The problem involves Amaya serving a volleyball, with the ball's height modeled by the quadratic equation:

$y = -0.02(x - 18)^2 + 12$

Where:

• $x$ is the horizontal distance (in feet) from Amaya.
• $y$ is the height (in feet) of the ball.

Let’s analyze the two parts of the question:

Part (a): How far is the ball from Amaya when it is at its maximum height? Explain.

The equation provided is in vertex form: $y = a(x - h)^2 + k$ Where $(h, k)$ is the vertex of the parabola. In this case:

• $h = 18$, which represents the horizontal distance from Amaya where the ball reaches its maximum height.
• $k = 12$, which represents the maximum height of the ball.
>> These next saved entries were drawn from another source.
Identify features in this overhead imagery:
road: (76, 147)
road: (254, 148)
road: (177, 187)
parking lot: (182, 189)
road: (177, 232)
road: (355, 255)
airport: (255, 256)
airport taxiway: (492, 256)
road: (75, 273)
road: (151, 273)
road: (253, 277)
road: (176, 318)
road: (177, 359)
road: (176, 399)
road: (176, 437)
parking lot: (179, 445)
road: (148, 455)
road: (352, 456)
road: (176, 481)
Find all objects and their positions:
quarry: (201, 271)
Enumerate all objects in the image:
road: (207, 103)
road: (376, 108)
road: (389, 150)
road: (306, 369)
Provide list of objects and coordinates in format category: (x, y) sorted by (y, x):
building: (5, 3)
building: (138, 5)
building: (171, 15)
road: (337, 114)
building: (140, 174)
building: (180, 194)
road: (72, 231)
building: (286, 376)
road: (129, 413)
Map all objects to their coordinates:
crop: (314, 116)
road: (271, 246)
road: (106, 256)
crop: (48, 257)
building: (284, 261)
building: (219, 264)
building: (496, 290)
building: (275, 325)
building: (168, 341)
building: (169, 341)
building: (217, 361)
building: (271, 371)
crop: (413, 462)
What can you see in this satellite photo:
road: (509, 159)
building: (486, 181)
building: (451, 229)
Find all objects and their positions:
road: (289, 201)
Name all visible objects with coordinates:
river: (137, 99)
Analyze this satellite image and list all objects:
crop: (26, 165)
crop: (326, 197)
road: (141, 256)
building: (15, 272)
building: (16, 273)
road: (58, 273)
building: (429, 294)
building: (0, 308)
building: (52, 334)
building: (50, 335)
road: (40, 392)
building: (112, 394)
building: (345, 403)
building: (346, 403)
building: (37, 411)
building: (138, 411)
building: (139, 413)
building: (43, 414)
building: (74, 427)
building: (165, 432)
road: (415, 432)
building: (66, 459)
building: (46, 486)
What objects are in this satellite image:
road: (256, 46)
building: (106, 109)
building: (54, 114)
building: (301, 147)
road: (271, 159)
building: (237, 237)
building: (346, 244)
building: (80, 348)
So, the ball is 18 feet away from Amaya when it reaches its maximum height.

Part (b): Describe how you would find the ball’s height when it crosses the net at $x = 30$.

To find the height of the ball when it crosses the net, substitute $x = 30$ into the equation for $y$:

$y = -0.02(30 - 18)^2 + 12$

First, calculate $(30 - 18)^2$: $(30 - 18) = 12$ $12^2 = 144$

Now substitute into the equation: $y = -0.02(144) + 12$ $y = -2.88 + 12$ $y = 9.12$

Thus, the ball is approximately 9.12 feet high when it crosses the net at $x = 30$.

Would you like more details on any step? Here are 5 related questions for practice:

1. How do you determine the vertex of a quadratic equation in standard form?
2. What does the value of $a$ in the equation $y = a(x - h)^2 + k$ tell you about the parabola's direction?
3. How do you find the horizontal distance where the ball is at a specific height, such as 10 feet?
4. Can you explain why the maximum height occurs at $x = h$ in vertex form?
5. How would the trajectory change if the value of $a$ were less negative (e.g., $a = -0.01$)?

Tip:

To quickly find the maximum or minimum of a parabola, use the vertex form of the equation—it directly gives the vertex!